We hope that you, your family, and your community are mending from the disruption of COVID-19. Our thoughts continue to be with you during this period.
As we look into 2021 and beyond, it is increasingly evident to us that global policymaking, while important, will be less governed by the latest political victory than by the realities of massive sovereign deficits, shifting demographics, and environmental conditions. COVID-19 has only accelerated this climate of change and the need for prescriptive solutions and investment.

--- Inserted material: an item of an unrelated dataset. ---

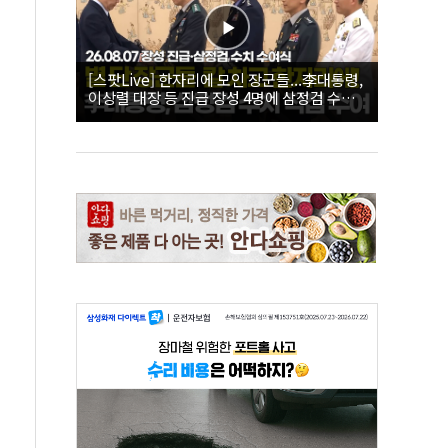
[스팟Live] 한자리에 모인 장군들...李대통령,
이상렬 대장 등 진급 장성 4명에 삼정검 수치
직접 수여｜26.08.07 장성 진급·삼정검 수치
수여식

Furthermore, as we enter a hopefully long and sturdy global recovery, we should keep in mind a few important lessons from 2020, including: 1) the value of addressing tactical uncertainty with strategic discipline, risk management, and quality, 2) most investment horizons are much longer than election cycles, and 3) the opportunity set is becoming more idiosyncratic and global.
The remainder of this edition of the Market Know-How will focus on summarizing our macro expectations and providing a framework for positioning in 2021.
We emphasize:
- Broadening global exposure that focuses on company-specific opportunities rather than geographic beta.
- Moving down in cap to seek exposure to secular growth themes while reducing the concentration and regulatory risk of current mega-cap growth companies.
- Complementing high quality core bonds with private credit for potentially attractive yield premiums and diversification benefits.
- Investing sustainably through environmentally, socially, and economically aware strategies.